Calculating the expected value and standard error in the above example is not that difficult. You will be doing this as a homework assignment for this chapter. The key is to find the variance of \(\bar x\). That is, find \(V(\bar x)\) first. Then take the square root of it to find the SE.

All the plot and the definitions look very good, except that we have a major problem in our hand. The next section will expore those issues.

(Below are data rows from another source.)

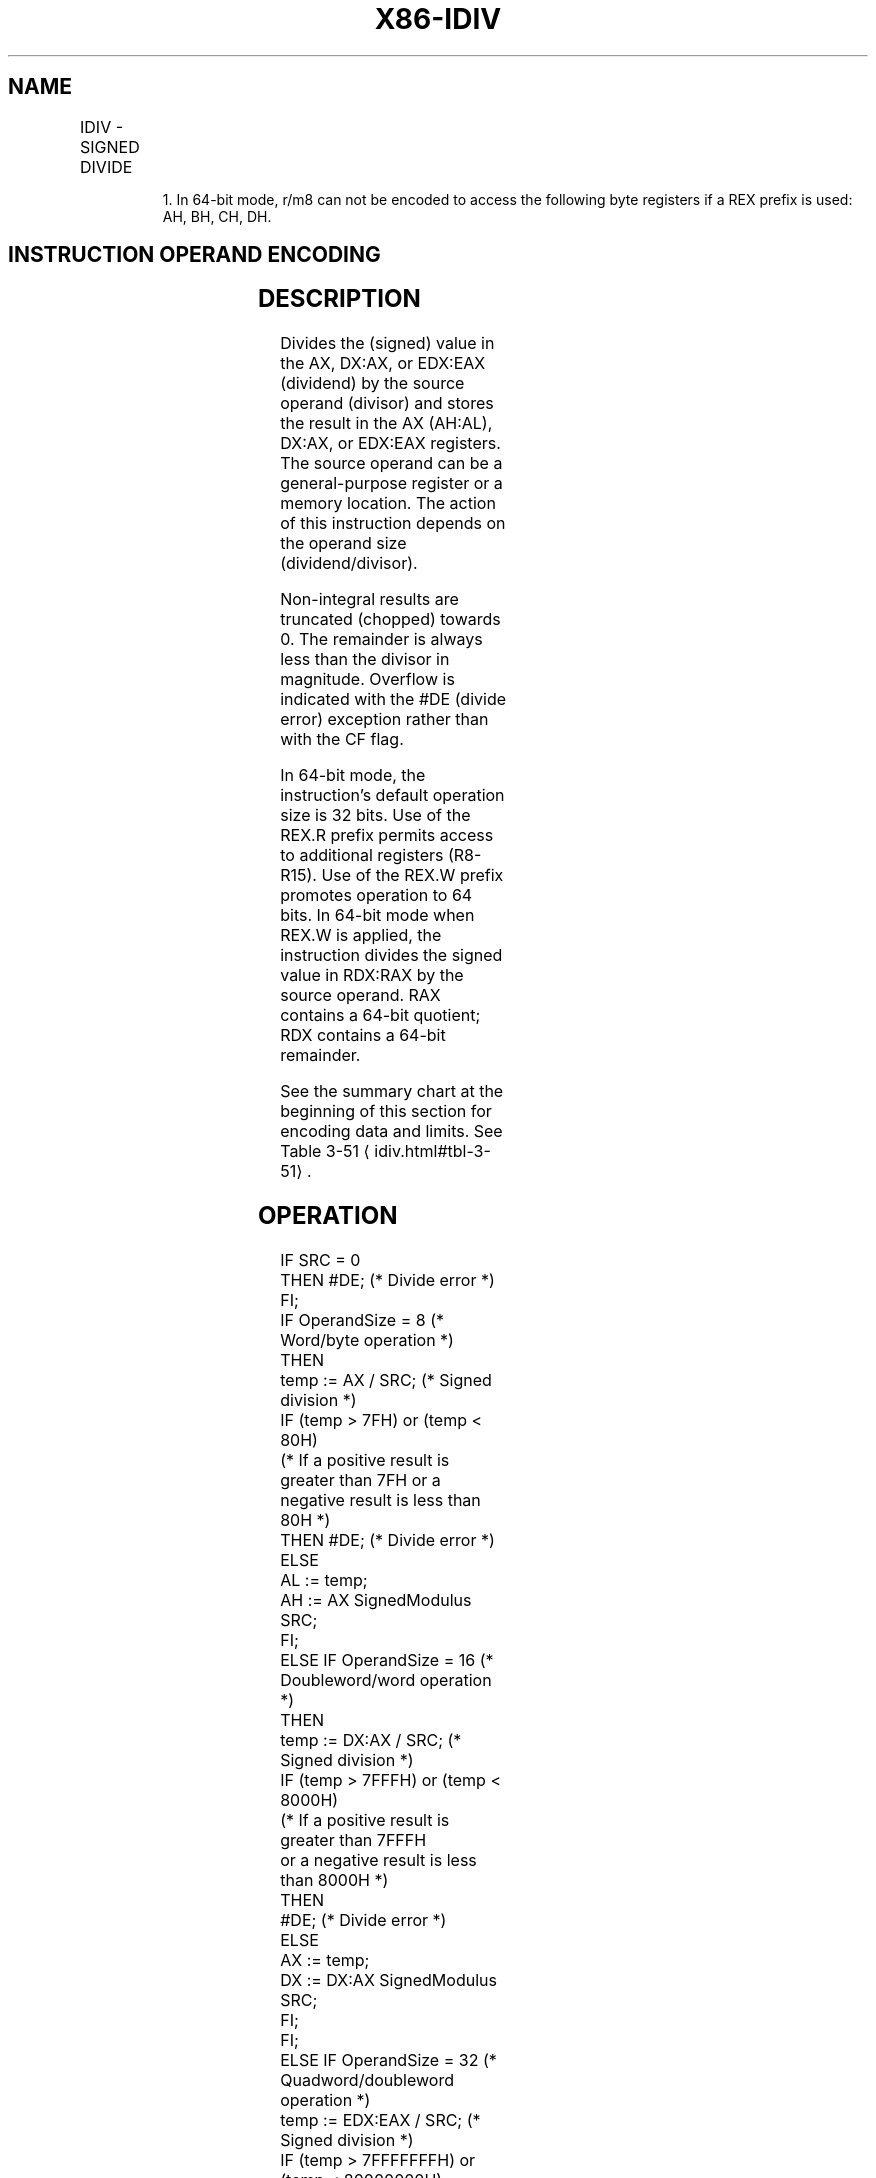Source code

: '\" t
.nh
.TH "X86-IDIV" "7" "December 2023" "Intel" "Intel x86-64 ISA Manual"
.SH NAME
IDIV - SIGNED DIVIDE
.TS
allbox;
l l l l l l 
l l l l l l .
\fBOpcode\fP	\fBInstruction\fP	\fBOp/En\fP	\fB64-Bit Mode\fP	\fBCompat/Leg Mode\fP	\fBDescription\fP
F6 /7	IDIV r/m8	M	Valid	Valid	T{
Signed divide AX by r/m8, with result stored in: AL := Quotient, AH := Remainder.
T}
REX + F6 /7	IDIV r/m81	M	Valid	N.E.	T{
Signed divide AX by r/m8, with result stored in AL := Quotient, AH := Remainder.
T}
F7 /7	IDIV r/m16	M	Valid	Valid	T{
Signed divide DX:AX by r/m16, with result stored in AX := Quotient, DX := Remainder.
T}
F7 /7	IDIV r/m32	M	Valid	Valid	T{
Signed divide EDX:EAX by r/m32, with result stored in EAX := Quotient, EDX := Remainder.
T}
REX.W + F7 /7	IDIV r/m64	M	Valid	N.E.	T{
Signed divide RDX:RAX by r/m64, with result stored in RAX := Quotient, RDX := Remainder.
T}
.TE

.PP
.RS

.PP
1\&. In 64-bit mode, r/m8 can not be encoded to access the following
byte registers if a REX prefix is used: AH, BH, CH, DH.

.RE

.SH INSTRUCTION OPERAND ENCODING
.TS
allbox;
l l l l l 
l l l l l .
\fBOp/En\fP	\fBOperand 1\fP	\fBOperand 2\fP	\fBOperand 3\fP	\fBOperand 4\fP
M	ModRM:r/m (r)	N/A	N/A	N/A
.TE

.SH DESCRIPTION
Divides the (signed) value in the AX, DX:AX, or EDX:EAX (dividend) by
the source operand (divisor) and stores the result in the AX (AH:AL),
DX:AX, or EDX:EAX registers. The source operand can be a general-purpose
register or a memory location. The action of this instruction depends on
the operand size (dividend/divisor).

.PP
Non-integral results are truncated (chopped) towards 0. The remainder is
always less than the divisor in magnitude. Overflow is indicated with
the #DE (divide error) exception rather than with the CF flag.

.PP
In 64-bit mode, the instruction’s default operation size is 32 bits. Use
of the REX.R prefix permits access to additional registers (R8-R15). Use
of the REX.W prefix promotes operation to 64 bits. In 64-bit mode when
REX.W is applied, the instruction divides the signed value in RDX:RAX by
the source operand. RAX contains a 64-bit quotient; RDX contains a
64-bit remainder.

.PP
See the summary chart at the beginning of this section for encoding data
and limits. See Table 3-51
\[la]idiv.html#tbl\-3\-51\[ra]\&.

.SH OPERATION
.EX
IF SRC = 0
    THEN #DE; (* Divide error *)
FI;
IF OperandSize = 8 (* Word/byte operation *)
    THEN
        temp := AX / SRC; (* Signed division *)
        IF (temp > 7FH) or (temp < 80H)
        (* If a positive result is greater than 7FH or a negative result is less than 80H *)
            THEN #DE; (* Divide error *)
            ELSE
                AL := temp;
                AH := AX SignedModulus SRC;
        FI;
    ELSE IF OperandSize = 16 (* Doubleword/word operation *)
        THEN
            temp := DX:AX / SRC; (* Signed division *)
            IF (temp > 7FFFH) or (temp < 8000H)
            (* If a positive result is greater than 7FFFH
            or a negative result is less than 8000H *)
                THEN
                    #DE; (* Divide error *)
                ELSE
                    AX := temp;
                    DX := DX:AX SignedModulus SRC;
            FI;
        FI;
    ELSE IF OperandSize = 32 (* Quadword/doubleword operation *)
            temp := EDX:EAX / SRC; (* Signed division *)
            IF (temp > 7FFFFFFFH) or (temp < 80000000H)
            (* If a positive result is greater than 7FFFFFFFH
            or a negative result is less than 80000000H *)
                THEN
                    #DE; (* Divide error *)
                ELSE
                    EAX := temp;
                    EDX := EDXE:AX SignedModulus SRC;
            FI;
        FI;
    ELSE IF OperandSize = 64 (* Doublequadword/quadword operation *)
            temp := RDX:RAX / SRC; (* Signed division *)
            IF (temp > 7FFFFFFFFFFFFFFFH) or (temp < 8000000000000000H)
            (* If a positive result is greater than 7FFFFFFFFFFFFFFFH
            or a negative result is less than 8000000000000000H *)
                THEN
                    #DE; (* Divide error *)
                ELSE
                    RAX := temp;
                    RDX := RDE:RAX SignedModulus SRC;
            FI;
        FI;
FI;
.EE

.SH FLAGS AFFECTED
The CF, OF, SF, ZF, AF, and PF flags are undefined.

.SH PROTECTED MODE EXCEPTIONS
.TS
allbox;
l l 
l l .
\fB\fP	\fB\fP
#DE	T{
If the source operand (divisor) is 0.
T}
	T{
The signed result (quotient) is too large for the destination.
T}
#GP(0)	T{
If a memory operand effective address is outside the CS, DS, ES, FS, or GS segment limit.
T}
	T{
If the DS, ES, FS, or GS register is used to access memory and it contains a NULL segment selector.
T}
#SS(0)	T{
If a memory operand effective address is outside the SS segment limit.
T}
#PF(fault-code)	If a page fault occurs.
#AC(0)	T{
If alignment checking is enabled and an unaligned memory reference is made while the current privilege level is 3.
T}
#UD	If the LOCK prefix is used.
.TE

.SH REAL-ADDRESS MODE EXCEPTIONS
.TS
allbox;
l l 
l l .
\fB\fP	\fB\fP
#DE	T{
If the source operand (divisor) is 0.
T}
	T{
The signed result (quotient) is too large for the destination.
T}
#GP	T{
If a memory operand effective address is outside the CS, DS, ES, FS, or GS segment limit.
T}
#SS	T{
If a memory operand effective address is outside the SS segment limit.
T}
#UD	If the LOCK prefix is used.
.TE

.SH VIRTUAL-8086 MODE EXCEPTIONS
.TS
allbox;
l l 
l l .
\fB\fP	\fB\fP
#DE	T{
If the source operand (divisor) is 0.
T}
	T{
The signed result (quotient) is too large for the destination.
T}
#GP(0)	T{
If a memory operand effective address is outside the CS, DS, ES, FS, or GS segment limit.
T}
#SS(0)	T{
If a memory operand effective address is outside the SS segment limit.
T}
#PF(fault-code)	If a page fault occurs.
#AC(0)	T{
If alignment checking is enabled and an unaligned memory reference is made.
T}
#UD	If the LOCK prefix is used.
.TE

.SH COMPATIBILITY MODE EXCEPTIONS
Same exceptions as in protected mode.

.SH 64-BIT MODE EXCEPTIONS
.TS
allbox;
l l 
l l .
\fB\fP	\fB\fP
#SS(0)	T{
If a memory address referencing the SS segment is in a non-canonical form.
T}
#GP(0)	T{
If the memory address is in a non-canonical form.
T}
#DE	T{
If the source operand (divisor) is 0
T}
	T{
If the quotient is too large for the designated register.
T}
#PF(fault-code)	If a page fault occurs.
#AC(0)	T{
If alignment checking is enabled and an unaligned memory reference is made while the current privilege level is 3.
T}
#UD	If the LOCK prefix is used.
.TE

.SH COLOPHON
This UNOFFICIAL, mechanically-separated, non-verified reference is
provided for convenience, but it may be
incomplete or
broken in various obvious or non-obvious ways.
Refer to Intel® 64 and IA-32 Architectures Software Developer’s
Manual
\[la]https://software.intel.com/en\-us/download/intel\-64\-and\-ia\-32\-architectures\-sdm\-combined\-volumes\-1\-2a\-2b\-2c\-2d\-3a\-3b\-3c\-3d\-and\-4\[ra]
for anything serious.

.br
This page is generated by scripts; therefore may contain visual or semantical bugs. Please report them (or better, fix them) on https://github.com/MrQubo/x86-manpages.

2.2 Some Questions to Ponder

1. Is it practically possible to know  the shape of the sampling distribution
of a statatistic?

Answer - PART 1: In general, no.

Why?

Think about the process of constructing a sampling distribution. It require us to draw a LOT of samples from a population. Now imagine the time, energy and the costs associated with this process in real life. For example, suppose you want to know the sampling distribution of the average commute times in NYC for samples of size \(n=30\). You’ll have to visit the subway stations (randomly) and interview 30 people (randomly) to gather information about their commute times. Then, you need to do this again and again for about 10,000 times! This is highly impractical and time consuming. In fact, if you think about it, it is a complete waste of your time and resources. Because, you could have simply taken a large sample of size 30,000 instead of 10,000 samples of size 30! Now you might wonder how do we even attempt to find this sampling distrubution. That’s the second part of the answer.

Answer - PART 2: In some special cases we can find it.

How?

Long time ago (a very long time ago), statisticians have figured out that the statistics like the sample mean (averages in general), have a sampling ditribution which is normally distributed under some conditions. This fact is one of the celebrated theorems in statistics. It is called the Central Limit Theorem. It says that the sample mean \(\bar x\) follows a normal model with center beign at the true population mean. More precisely,
\[ \bar x \sim N(\mu , \frac{\sigma}{\sqrt n})\]

We will be studying this in Chapter 3.

Note: There are other statistics whose sampling distributions can be found usingtheoretical tools that are beyond the scope of this class. Math 351 and Math 352 is where we study them.

2. Is it possible to calculate the center (expected value), and standard error (SE) 
of a sampling distribution?

Answer: In some cases, yes, we can find it.

For example, we already found this for \(\bar x\). As for the sample maximum , we can find the expected value and SE for the with some other tools that are beyond the scoope of this class.

In some cases, it is imposible to do this. This leads us to the final question.

3. Is there a reasonable way to get some sense about the shape, center, and spread 
of the sampling distribution of a statistics?

Answer: Yes.

We appeal to a more modern method called the bootstrap method. We are going to learn this in Chapter 4.